JOHANNESBURG (miningweekly.com) – Gold major AngloGold Ashanti is installing turbines in underground mines to boost energy regeneration, as part of a strategy of recovering electricity without spending significant amounts of capital.
“What we’ve done is put in energy regeneration and capture plants in the form of turbines at two of our mines,” says AngloGold Ashanti COO South Africa Mike O’Hare (also watch attached video produced by Creamer Media Mining Weekly Online).
Largely by re-engineering mine cooling and refrigeration, the JSE- and NYSE-listed gold-mining company has managed to cut consumption of electricity from the national power grid by 20% in the last six years, while also working closely with State electricity utility Eskom to lower power consumption during peak periods by shifting its pumping and rock hoisting loads.
In the event of not having any access to grid electricity at all, it resorts to its own emergency standby equipment to hoist underground employees to surface.
Building its own power stations, as Sibanye Gold is planning, is currently being eschewed.

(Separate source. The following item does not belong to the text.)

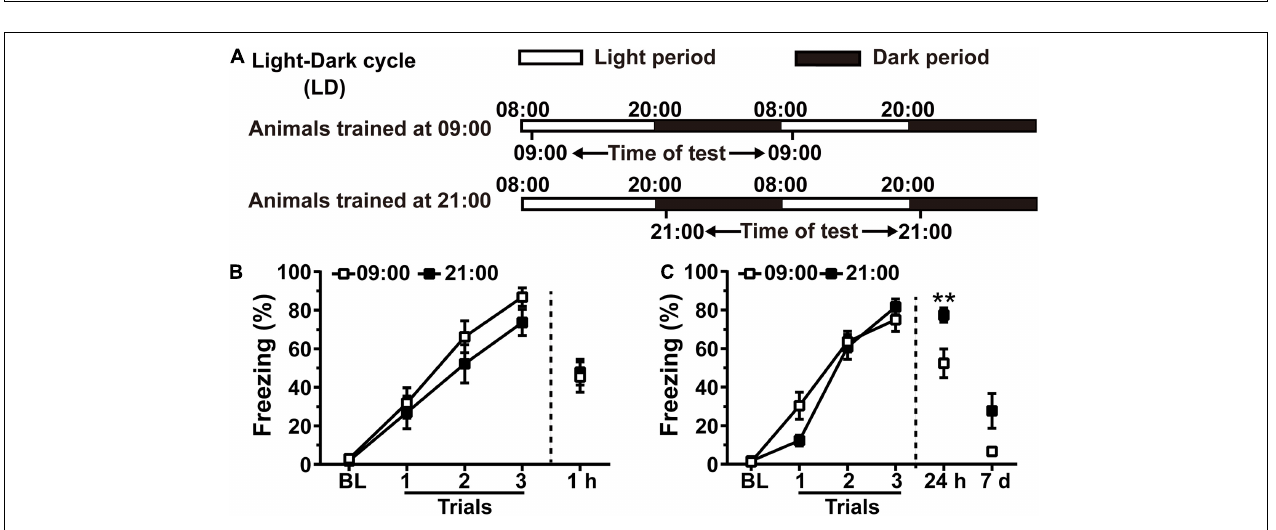
FIGURE 2 | Training at the lower hippocampal Rac1 activation period during the night leads to better contextual fear memory in rats. (A) Diagrams for experimental procedures. (B) The contextual fear memory was not different between the 09:00 group and 21:00 group when tested at 1 h after learning. (C) The contextual fear memory was better in the 21:00 group at 24 h and 7 days after learning. Data are presented as mean ± SEM. ** p <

It is, however, continuing to look at alternative sources of energy, particularly green energy, including solar and wind farms, to increase its standby generating capacity, whereas Sibanye may build a R3-billion, 150 MW solar power plant and is also investigating the feasibility of establishing its own coal-fired power stations that could contribute an additional 200 MW and 600 MW.
Turbines that mimic Pelton-wheel-type technology first used by the ancient Egyptians, has for long been used to recover the kinetic energy inherent in water descending down deep-level South African gold mines, with electricity regenerated in this way used to pump water back to surface for re-cooling.